In personal letters, Kertbeny discourages Ulrichs from relying too heavily on the claim that sexual desire is inborn, arguing that such a claim might not redound to the benefit of homosexuals: “there are people with an innate bloodthirstiness…. One doesn’t let these people do whatever they want or follow their desires, and even if one doesn’t punish them for intentional acts if their constitution is proven medically, one does isolate them as much as possible and protect society from their excesses.” Kertbeny concludes that “nothing would be won if the proof of innateness were successful.”56 In his open letter, however, he does assert that nature implants the homosexual drive at birth. However, as we shall see in Chapter 4, Kertbeny’s conception of sexuality is more open to cultural influences than Ulrichs’s understanding of innate gender inversion.

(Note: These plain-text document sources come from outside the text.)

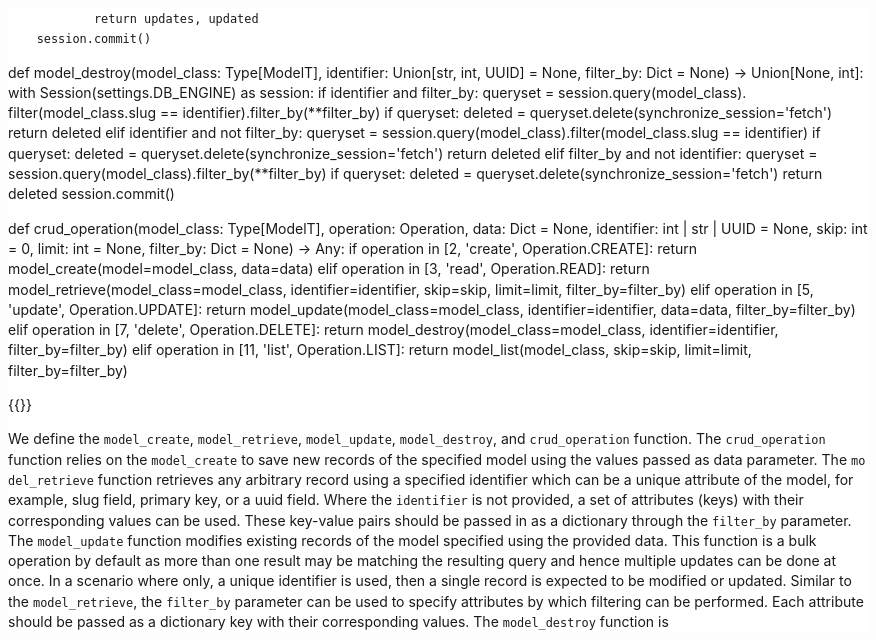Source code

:                 return updates, updated
        session.commit()


def model_destroy(model_class: Type[ModelT], identifier: Union[str, int, UUID] = None, filter_by: Dict = None) ->
        Union[None, int]:
    with Session(settings.DB_ENGINE) as session:
        if identifier and filter_by:
            queryset = session.query(model_class).
                filter(model_class.slug == identifier).filter_by(**filter_by)
            if queryset:
                deleted = queryset.delete(synchronize_session='fetch')
                return deleted
        elif identifier and not filter_by:
            queryset = session.query(model_class).filter(model_class.slug == identifier)
            if queryset:
                deleted = queryset.delete(synchronize_session='fetch')
                return deleted
        elif filter_by and not identifier:
            queryset = session.query(model_class).filter_by(**filter_by)
            if queryset:
                deleted = queryset.delete(synchronize_session='fetch')
                return deleted
        session.commit()


def crud_operation(model_class: Type[ModelT], operation: Operation, data: Dict = None,
                   identifier: int | str | UUID = None, skip: int = 0, limit: int = None,
                   filter_by: Dict = None) -> Any:
    if operation in [2, 'create', Operation.CREATE]:
        return model_create(model=model_class, data=data)
    elif operation in [3, 'read', Operation.READ]:
        return model_retrieve(model_class=model_class, identifier=identifier, skip=skip, limit=limit,
                              filter_by=filter_by)
    elif operation in [5, 'update', Operation.UPDATE]:
        return model_update(model_class=model_class, identifier=identifier, data=data, filter_by=filter_by)
    elif operation in [7, 'delete', Operation.DELETE]:
        return model_destroy(model_class=model_class, identifier=identifier, filter_by=filter_by)
    elif operation in [11, 'list', Operation.LIST]:
        return model_list(model_class, skip=skip, limit=limit, filter_by=filter_by)

{{</code>}}

We define the `model_create`, `model_retrieve`, `model_update`, `model_destroy`, and `crud_operation` function.
The `crud_operation` function relies on the `model_create` to save new records of the specified model using the values
passed as data parameter. The `model_retrieve` function retrieves any arbitrary record using a specified identifier
which can be a unique attribute of the model, for example, slug field, primary key, or a uuid field. Where
the `identifier` is not provided, a set of attributes (keys) with their corresponding values can be used. These
key-value pairs should be passed in as a dictionary through the `filter_by` parameter. The `model_update` function
modifies existing records of the model specified using the provided data. This function is a bulk operation by default
as more than one result may be matching the resulting query and hence multiple updates can be done at once. In a
scenario where only, a unique identifier is used, then a single record is expected to be modified or updated. Similar to
the `model_retrieve`, the `filter_by` parameter can be used to specify attributes by which filtering can be performed.
Each attribute should be passed as a dictionary key with their corresponding values. The `model_destroy` function is

[^engine_arch]: Figure of the SQLAlchemy engine architecture showing how the Engine references both a Dialect and a Pool object which provides DBAPI functions and database behaviour.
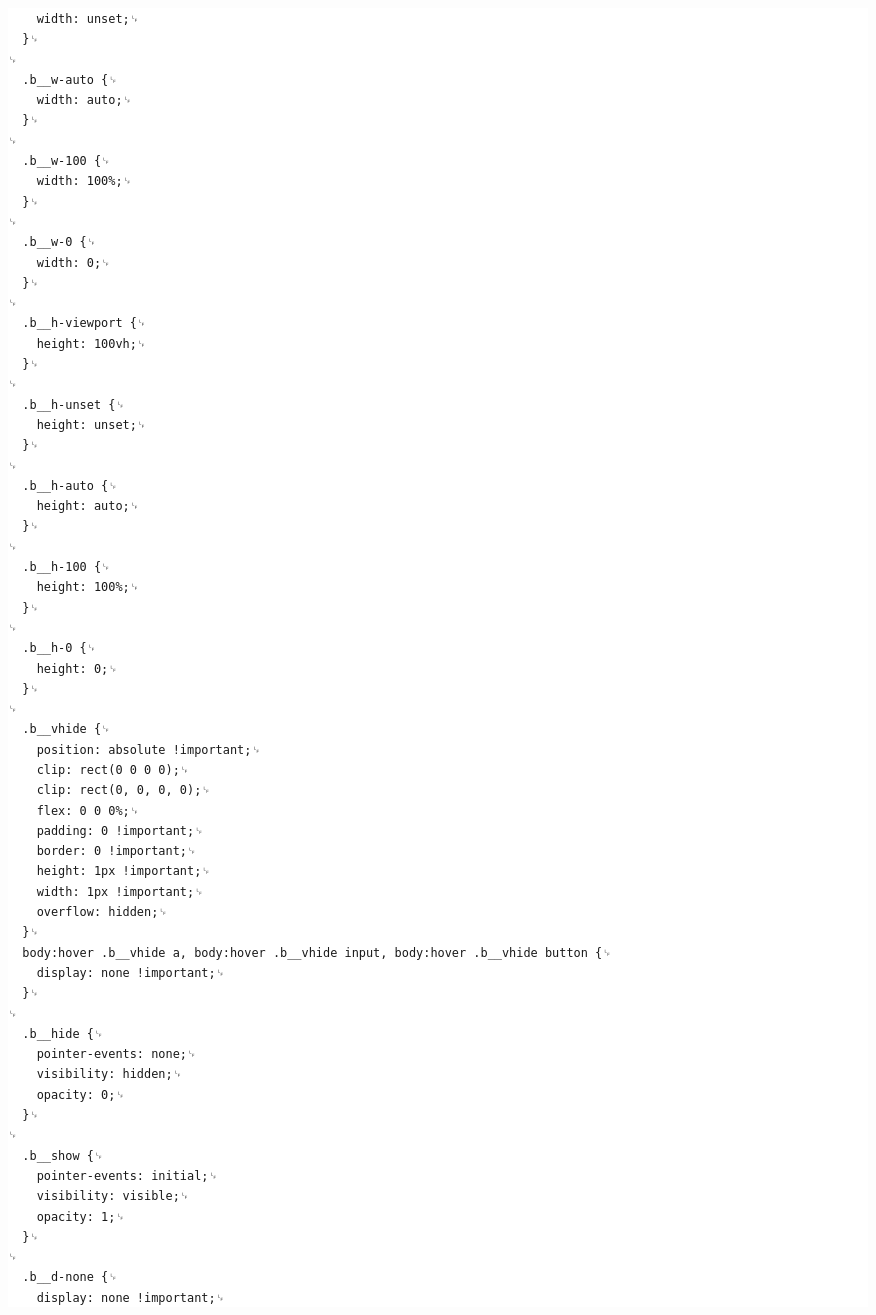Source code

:         width: unset;␊
      }␊
    ␊
      .b__w-auto {␊
        width: auto;␊
      }␊
    ␊
      .b__w-100 {␊
        width: 100%;␊
      }␊
    ␊
      .b__w-0 {␊
        width: 0;␊
      }␊
    ␊
      .b__h-viewport {␊
        height: 100vh;␊
      }␊
    ␊
      .b__h-unset {␊
        height: unset;␊
      }␊
    ␊
      .b__h-auto {␊
        height: auto;␊
      }␊
    ␊
      .b__h-100 {␊
        height: 100%;␊
      }␊
    ␊
      .b__h-0 {␊
        height: 0;␊
      }␊
    ␊
      .b__vhide {␊
        position: absolute !important;␊
        clip: rect(0 0 0 0);␊
        clip: rect(0, 0, 0, 0);␊
        flex: 0 0 0%;␊
        padding: 0 !important;␊
        border: 0 !important;␊
        height: 1px !important;␊
        width: 1px !important;␊
        overflow: hidden;␊
      }␊
      body:hover .b__vhide a, body:hover .b__vhide input, body:hover .b__vhide button {␊
        display: none !important;␊
      }␊
    ␊
      .b__hide {␊
        pointer-events: none;␊
        visibility: hidden;␊
        opacity: 0;␊
      }␊
    ␊
      .b__show {␊
        pointer-events: initial;␊
        visibility: visible;␊
        opacity: 1;␊
      }␊
    ␊
      .b__d-none {␊
        display: none !important;␊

Despite his wariness of arguments relying on innate desire, Kertbeny asserts that “the homosexual [der Homosexuale] is a fixed nature who, however much he strives, can never prefer a woman.”57 Any hope of convincing the homosexual to change his desire is hopeless. At the same time, Kertbeny allays the fears of the “normal sexuals” by assuring his readers that “normal sexual” desire is also fixed, so that there is no danger of sexual contagion.58 Significantly—especially in light of the Zastrow scandal that caused Ulrichs to write so prolifically in 1869—there is also no danger that Kertbeny’s homosexual will abuse children, because the male homosexual’s desire is fixed on virile men. The notion of a fixed sexuality serves a number of important political purposes for Kertbeny: homosexuals can’t be changed, heterosexuals don’t need to worry about seduction, and children are safe.